Retype every line from the one containing "-29,7 +29,7 @@" through the last line of the records below, both included; leave out the pictures.

Collection entries
=== Section Start ===
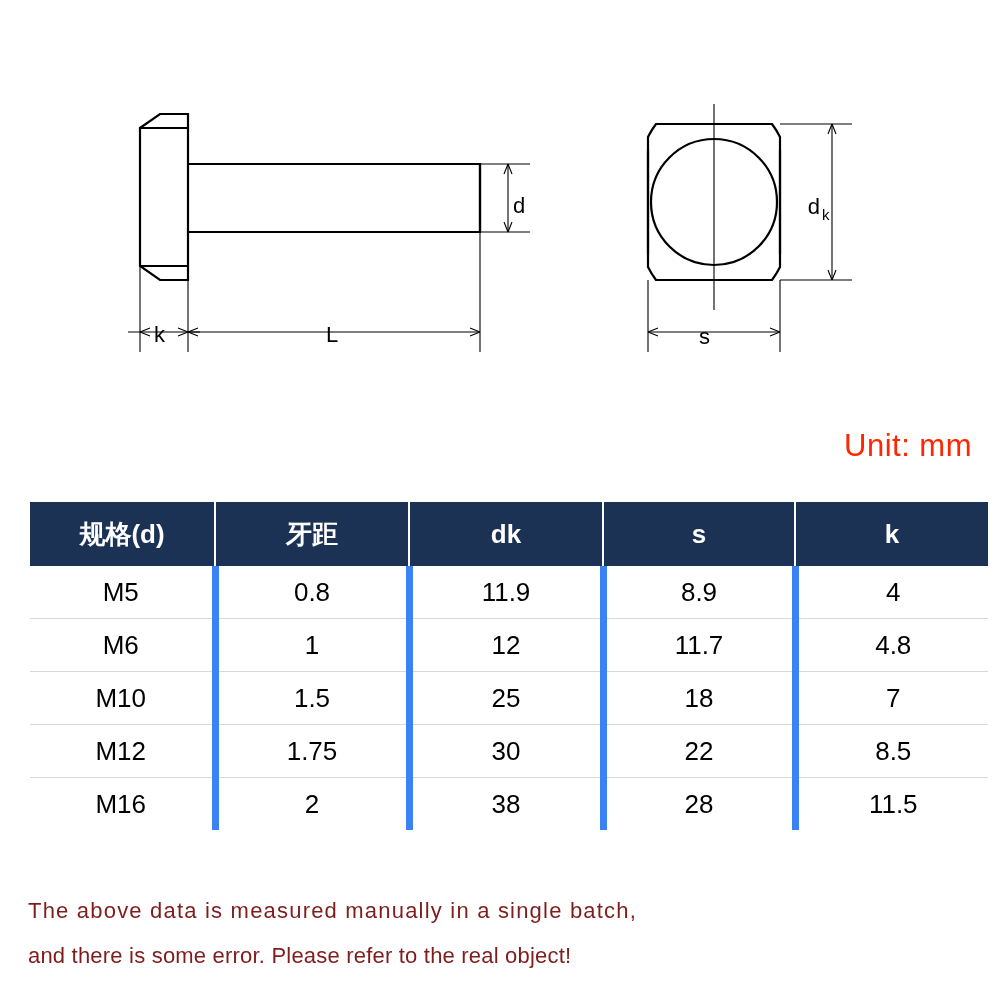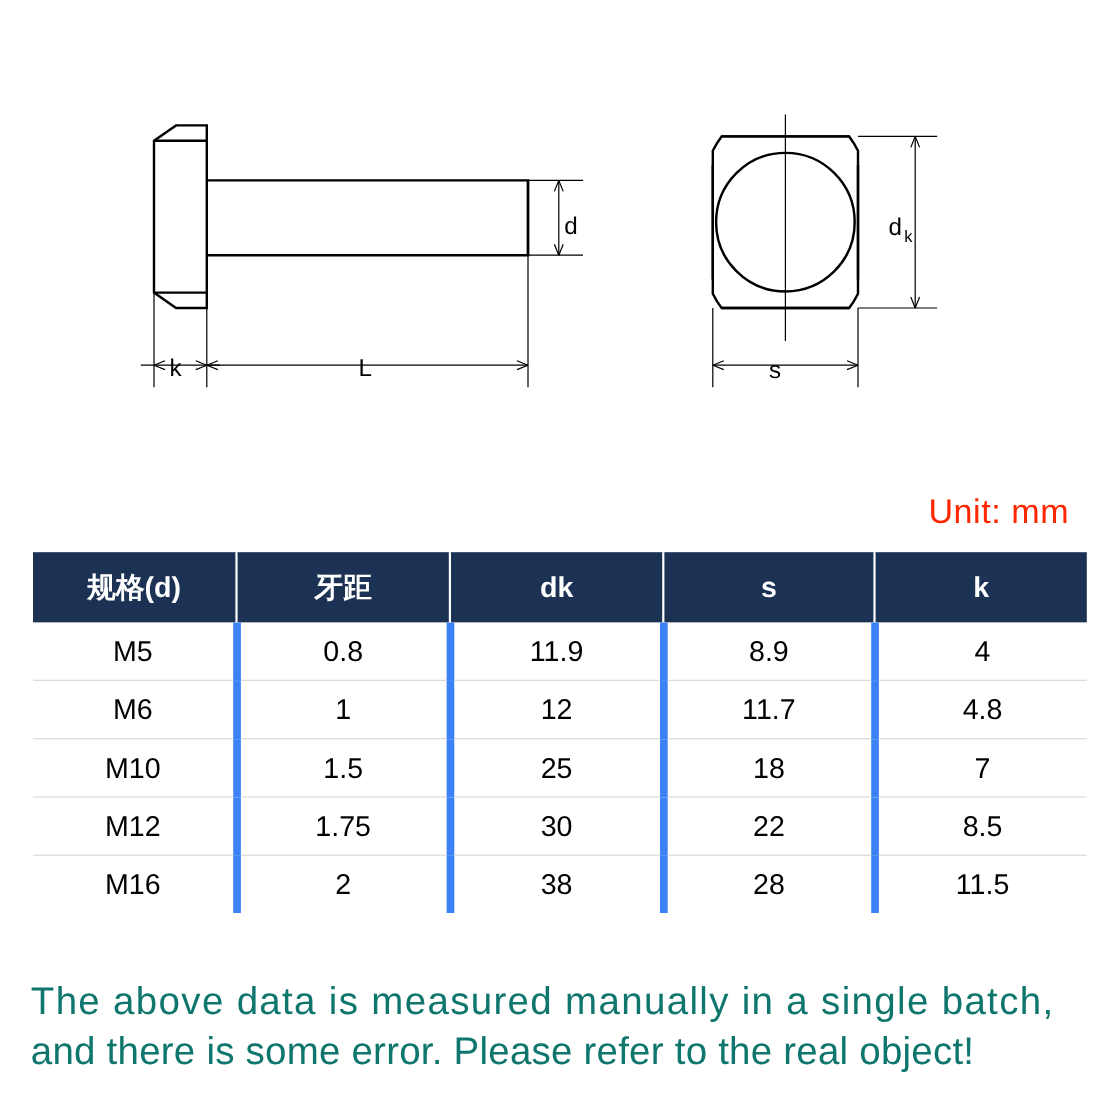--- a/index.html
+++ b/index.html
@@ -29,7 +29,7 @@
   #unit-label {
     position: absolute;
     right: 28px;
-    top: 447px;
+    top: 428px;
     font-size: 31px;
     color: #ff2600;
     font-family: "Liberation Sans", sans-serif;

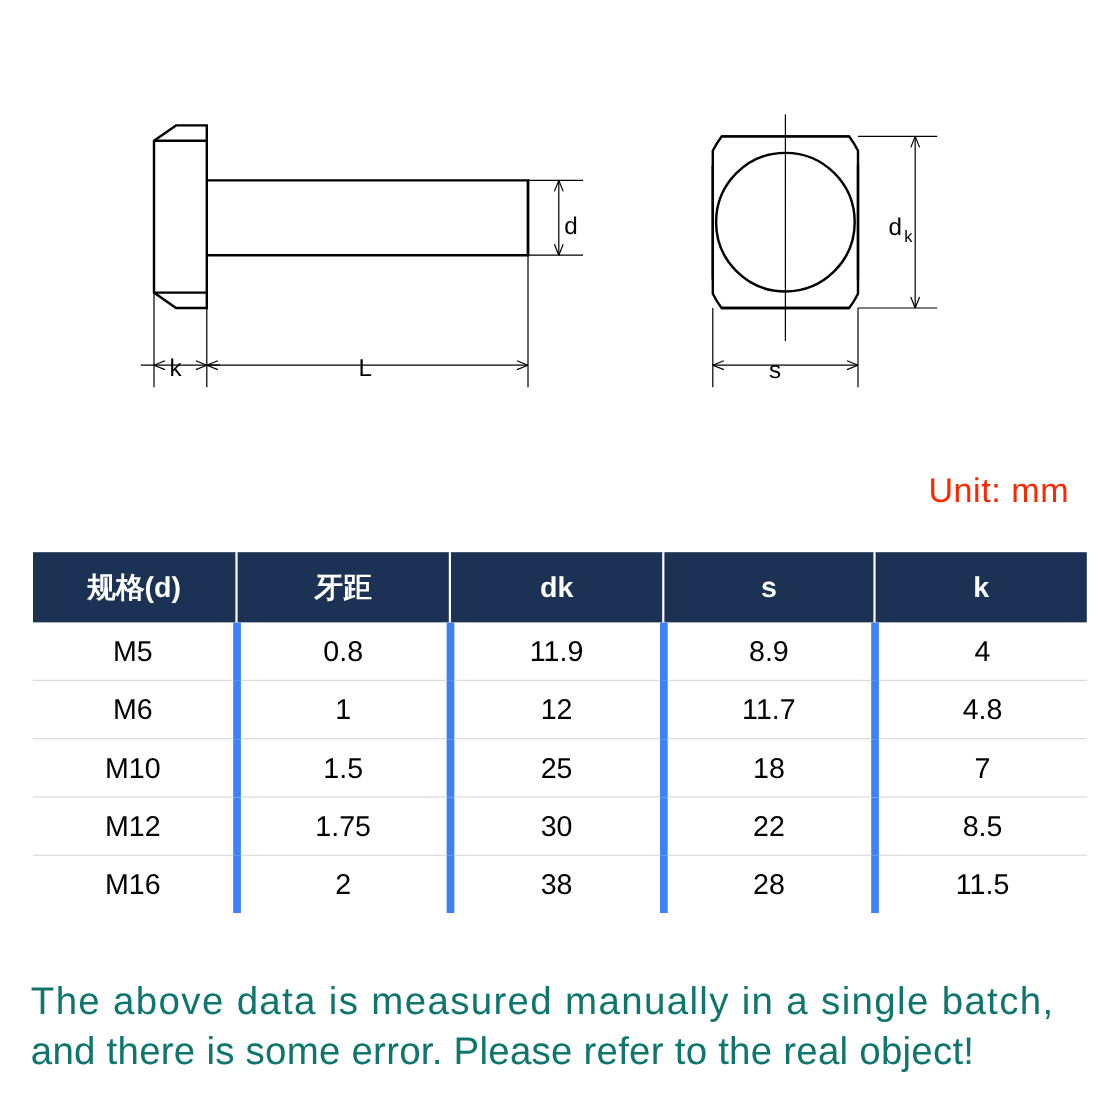--- a/index.html
+++ b/index.html
@@ -84,8 +84,8 @@
     left: 28px;
     top: 888px;
     width: 950px;
-    color: #0f766e;
-    font-size: 35px;
+    color: #7f1d1d;
+    font-size: 22px;
     line-height: 45px;
     font-family: "Liberation Sans", sans-serif;
   }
=== Section End ===
Output below
@@ -29,7 +29,7 @@
   #unit-label {
     position: absolute;
     right: 28px;
-    top: 447px;
+    top: 428px;
     font-size: 31px;
     color: #ff2600;
     font-family: "Liberation Sans", sans-serif;

--- a/index.html
+++ b/index.html
@@ -84,8 +84,8 @@
     left: 28px;
     top: 888px;
     width: 950px;
-    color: #0f766e;
-    font-size: 35px;
+    color: #7f1d1d;
+    font-size: 22px;
     line-height: 45px;
     font-family: "Liberation Sans", sans-serif;
   }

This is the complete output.